- _Task statement_
Give every line of text read from the items below as a JSON list of strings, one string per line. Leave out blank lines and the pictures.

- _Supplied material_
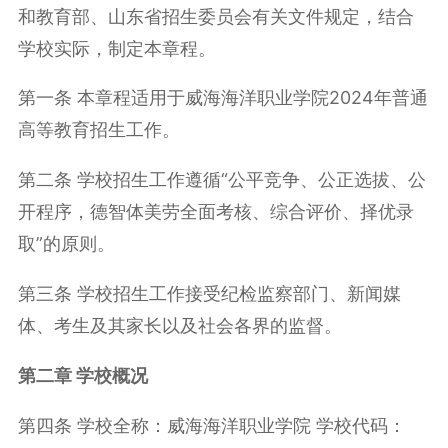
和教育部、山东省招生委员会有关文件规定，结合
学校实际，制定本章程。
第一条 本章程适用于威海海洋职业学院
2024
年普通
高等教育招生工作。
第二条 学校招生工作遵循“公平竞争、公正选拔、公
开程序，德智体美劳全面考核、综合评价、择优录
取”的原则。
第三条 学校招生工作接受纪检监察部门、新闻媒
体、考生及其家长以及社会各界的监督。
第二章 学校概况
第四条 学校全称：威海海洋职业学院 学校代码：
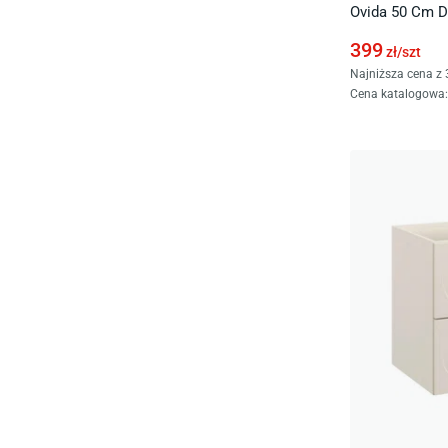
Ovida 50 Cm D
399
zł/
szt
Najniższa cena z 
Cena katalogowa
:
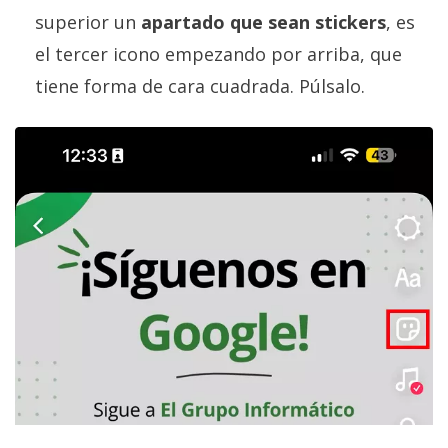
superior un
apartado que sean stickers
, es
el tercer icono empezando por arriba, que
tiene forma de cara cuadrada. Púlsalo.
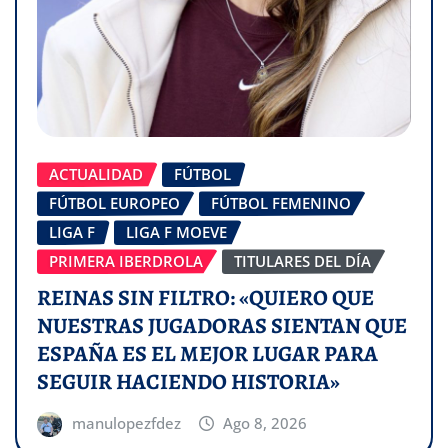
ACTUALIDAD
FÚTBOL
FÚTBOL EUROPEO
FÚTBOL FEMENINO
LIGA F
LIGA F MOEVE
PRIMERA IBERDROLA
TITULARES DEL DÍA
REINAS SIN FILTRO: «QUIERO QUE
NUESTRAS JUGADORAS SIENTAN QUE
ESPAÑA ES EL MEJOR LUGAR PARA
SEGUIR HACIENDO HISTORIA»
manulopezfdez
Ago 8, 2026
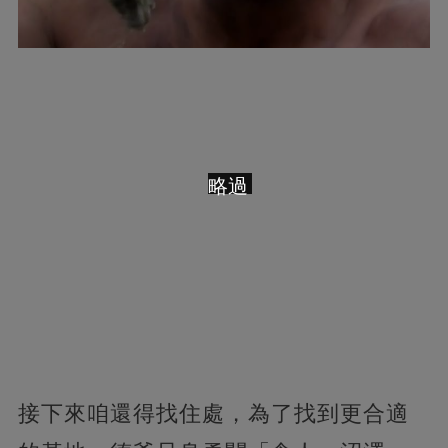
略過
接下來咱還得找住處，為了找到更合適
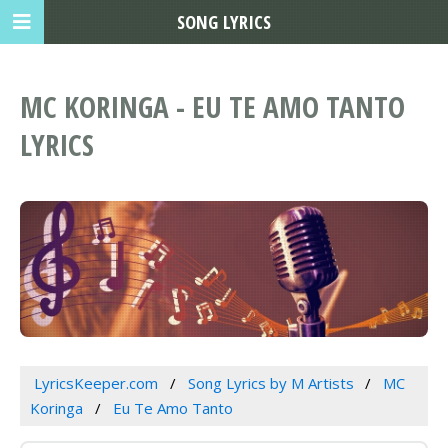
SONG LYRICS
MC KORINGA - EU TE AMO TANTO
LYRICS
LyricsKeeper.com
Song Lyrics by M Artists
MC
Koringa
Eu Te Amo Tanto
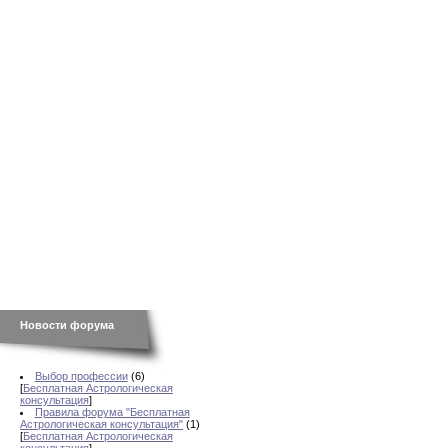
Новости форума
Выбор профессии
(6)
[
Бесплатная Астрологическая
консультация
]
Правила форума "Бесплатная
Астрологическая консультация"
(1)
[
Бесплатная Астрологическая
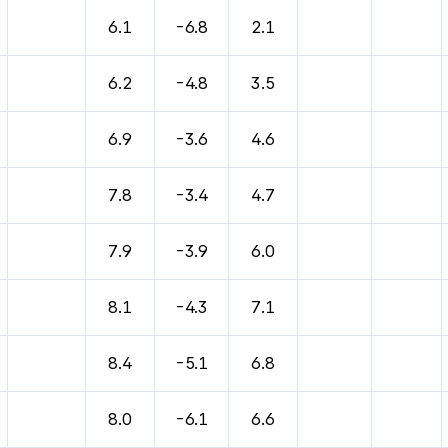
6.1
-6.8
2.1
6.2
-4.8
3.5
6.9
-3.6
4.6
7.8
-3.4
4.7
7.9
-3.9
6.0
8.1
-4.3
7.1
8.4
-5.1
6.8
8.0
-6.1
6.6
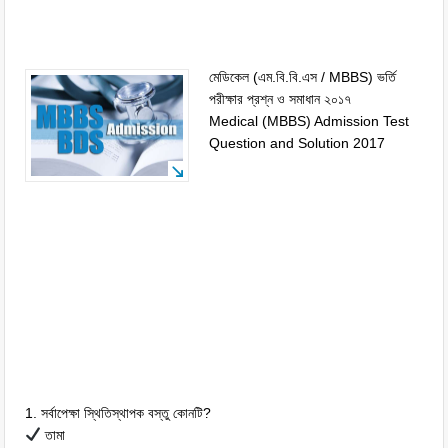
মেডিকেল (এম.বি.বি.এস / MBBS) ভর্তি
পরীক্ষার প্রশ্ন ও সমাধান ২০১৭
Medical (MBBS) Admission Test
Question and Solution 2017
1. সর্বাপেক্ষা স্থিতিস্থাপক বস্তু কোনটি?
তামা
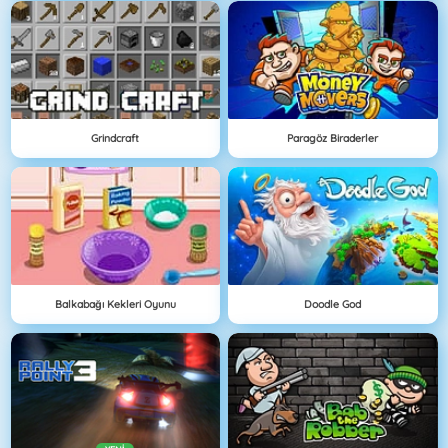
Grindcraft
Paragöz Biraderler
Balkabağı Kekleri Oyunu
Doodle God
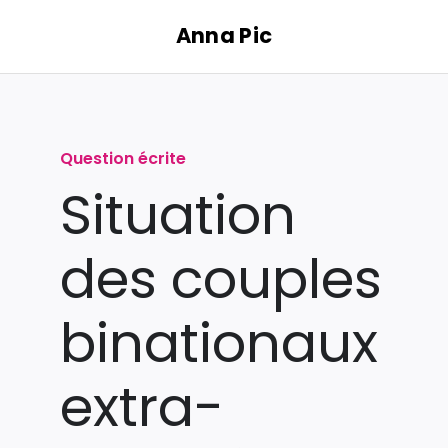
Passer
Anna Pic
au
contenu
Question écrite
Situation
des couples
binationaux
extra-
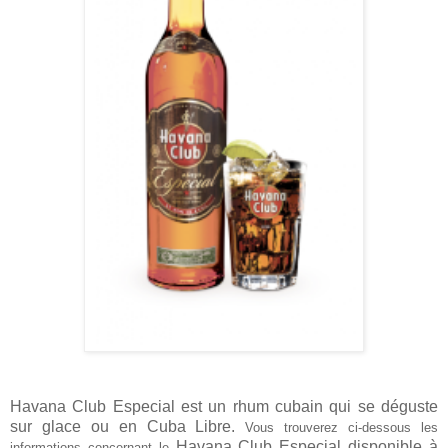
Havana Club Especial est un rhum cubain qui se déguste
sur glace ou en Cuba Libre.
Vous trouverez ci-dessous les
Havana Club Especial
disponible à
informations concernant le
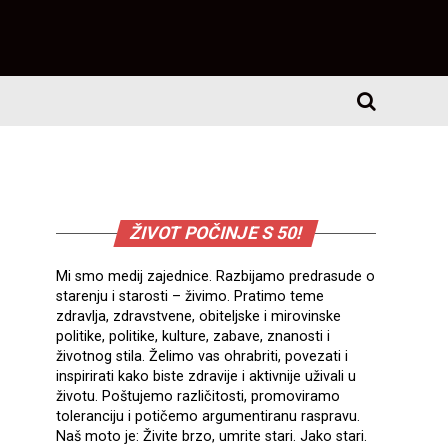
ŽIVOT POČINJE S 50!
Mi smo medij zajednice. Razbijamo predrasude o
starenju i starosti – živimo. Pratimo teme
zdravlja, zdravstvene, obiteljske i mirovinske
politike, politike, kulture, zabave, znanosti i
životnog stila. Želimo vas ohrabriti, povezati i
inspirirati kako biste zdravije i aktivnije uživali u
životu. Poštujemo različitosti, promoviramo
toleranciju i potičemo argumentiranu raspravu.
Naš moto je: Živite brzo, umrite stari. Jako stari.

- _Response_
[
  "和教育部、山东省招生委员会有关文件规定，结合",
  "学校实际，制定本章程。",
  "第一条 本章程适用于威海海洋职业学院",
  "2024",
  "年普通",
  "高等教育招生工作。",
  "第二条 学校招生工作遵循“公平竞争、公正选拔、公",
  "开程序，德智体美劳全面考核、综合评价、择优录",
  "取”的原则。",
  "第三条 学校招生工作接受纪检监察部门、新闻媒",
  "体、考生及其家长以及社会各界的监督。",
  "第二章 学校概况",
  "第四条 学校全称：威海海洋职业学院 学校代码：",
  "Ovida 50 Cm D",
  "399",
  "zł/",
  "szt",
  "Najniższa cena z ",
  "Cena katalogowa",
  ":",
  "superior un",
  "apartado que sean stickers",
  ", es",
  "el tercer icono empezando por arriba, que",
  "tiene forma de cara cuadrada. Púlsalo.",
  "ACTUALIDAD",
  "FÚTBOL",
  "FÚTBOL EUROPEO",
  "FÚTBOL FEMENINO",
  "LIGA F",
  "LIGA F MOEVE",
  "PRIMERA IBERDROLA",
  "TITULARES DEL DÍA",
  "REINAS SIN FILTRO: «QUIERO QUE",
  "NUESTRAS JUGADORAS SIENTAN QUE",
  "ESPAÑA ES EL MEJOR LUGAR PARA",
  "SEGUIR HACIENDO HISTORIA»",
  "manulopezfdez",
  "Ago 8, 2026",
  "略過",
  "接下來咱還得找住處，為了找到更合適",
  "SONG LYRICS",
  "MC KORINGA - EU TE AMO TANTO",
  "LYRICS",
  "LyricsKeeper.com",
  "Song Lyrics by M Artists",
  "MC",
  "Koringa",
  "Eu Te Amo Tanto",
  "Новости форума",
  "Выбор профессии",
  "(6)",
  "[",
  "Бесплатная Астрологическая",
  "консультация",
  "]",
  "Правила форума \"Бесплатная",
  "Астрологическая консультация\"",
  "(1)",
  "[",
  "Бесплатная Астрологическая",
  "6.1",
  "-6.8",
  "2.1",
  "6.2",
  "-4.8",
  "3.5",
  "6.9",
  "-3.6",
  "4.6",
  "7.8",
  "-3.4",
  "4.7",
  "7.9",
  "-3.9",
  "6.0",
  "8.1",
  "-4.3",
  "7.1",
  "8.4",
  "-5.1",
  "6.8",
  "8.0",
  "-6.1",
  "6.6",
  "মেডিকেল (এম.বি.বি.এস / MBBS) ভর্তি",
  "পরীক্ষার প্রশ্ন ও সমাধান ২০১৭",
  "Medical (MBBS) Admission Test",
  "Question and Solution 2017",
  "1. সর্বাপেক্ষা স্থিতিস্থাপক বস্তু কোনটি?",
  "তামা",
  "Grindcraft",
  "Paragöz Biraderler",
  "Balkabağı Kekleri Oyunu",
  "Doodle God",
  "Passer",
  "Anna Pic",
  "au",
  "contenu",
  "Question écrite",
  "Situation",
  "des couples",
  "binationaux",
  "extra-",
  "Havana Club Especial est un rhum cubain qui se déguste",
  "sur glace ou en Cuba Libre.",
  "Vous trouverez ci-dessous les",
  "Havana Club Especial",
  "disponible à",
  "informations concernant le",
  "ŽIVOT POČINJE S 50!",
  "Mi smo medij zajednice. Razbijamo predrasude o",
  "starenju i starosti – živimo. Pratimo teme",
  "zdravlja, zdravstvene, obiteljske i mirovinske",
  "politike, politike, kulture, zabave, znanosti i",
  "životnog stila. Želimo vas ohrabriti, povezati i",
  "inspirirati kako biste zdravije i aktivnije uživali u",
  "životu. Poštujemo različitosti, promoviramo",
  "toleranciju i potičemo argumentiranu raspravu.",
  "Naš moto je: Živite brzo, umrite stari. Jako stari."
]